[FFmpeg-devel] [RFC]] swscale modernization proposal

Tue Jul 2 16:27:00 EEST 2024

On Sat, 22 Jun 2024 15:13:34 +0200 Niklas Haas <ffmpeg at haasn.xyz> wrote:
> Finally, avscale_* should ultimately also support hardware frames
> directly, in which case it will dispatch to some equivalent of
> scale_vulkan/vaapi/cuda or possibly even libplacebo. (But I will defer
> this to a future milestone)

How do people feel about being able to control the "backend" directly
from the <avscale.h> interface?

For example,

struct AVScaleContext {
    int backend;
    ...
}

enum AVScaleBackend {
    AV_SCALE_AUTO = 0, // select first backend that passes avscale_test_*
    AV_SCALE_NATIVE,   // use new scaling pipeline (when implemented)
    AV_SCALE_SWSCALE,  // use existing SwsContext code 1:1, to-be-deprecated
    AV_SCALE_ZIMG,
    AV_SCALE_LIBPLACEBO,
    AV_SCALE_CUDA,
    AV_SCALE_VAAPI,
    ...
};

int avscale_test_format(enum AVScaleBackend backend,
                        enum AVPixelFormat format,
                        int output);

int avscale_test_colorspace(...);
...

Or alternatively, a perhaps more extensible design:

struct AVScaleBackend {
    int (*test_format)(enum AVPixelFormat format, int output);
    int (*test_colorspace)(...);
    ...
    /* somehow expose per-backend options here? */
};

My over-arching goal here is to be able to unify vf_scale_*,
vf_libplacebo, vf_zscale etc. into a single common API, and in doing so,
effectively also have a suitable vf_scale_* variant auto-inserted into
filter chains.

I'm also thinking about supporting per-backend options in this case,
since some backends (notably libplacebo) expose about five billion
tunable parameters that go beyond the basic "quality preset, scaling
mode, dither mode" that I plan on exposing at the top level.

Open questions:

1. Is this a good idea, or too confusing / complex to be worth the gain?
   Specifically, I am worried about confusion arising due to differences
   in behavior, and implemented options, between all of the above.

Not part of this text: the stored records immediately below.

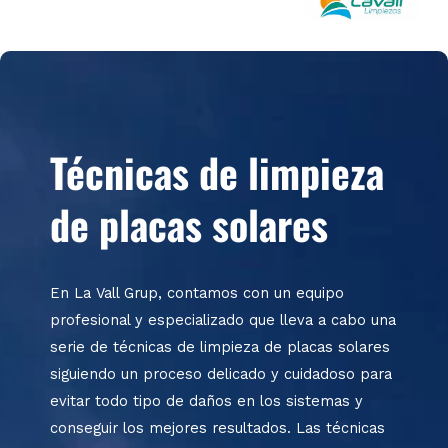
Técnicas de limpieza
de placas solares
En La Vall
Grup
, contamos con un equipo
profesional y especializado que lleva a cabo una
serie de técnicas de limpieza de placas solares
siguiendo un proceso delicado y cuidadoso para
evitar todo tipo de daños en los sistemas y
conseguir los mejores resultados. Las técnicas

   That said, I think there is a big win to be had from unifying all of
   the different scaling and/or conversion filters we have in e.g.
   libavfilter, as well as making it trivial for users of this API to
   try using e.g. GPU scaling instead of CPU scaling.

2. How should we expose per-backend options? Probably the safest bet is
   to wrap the relevant options inside AVOptions, as vf_zscale
   / vf_libplacebo / vf_scale etc. currently do.

   Alternatively, it could be nice if we could give users direct access
   to the underlying API configuration structs (pl_render_params,
   zimg_graph_builder_params, SwsContext, etc.).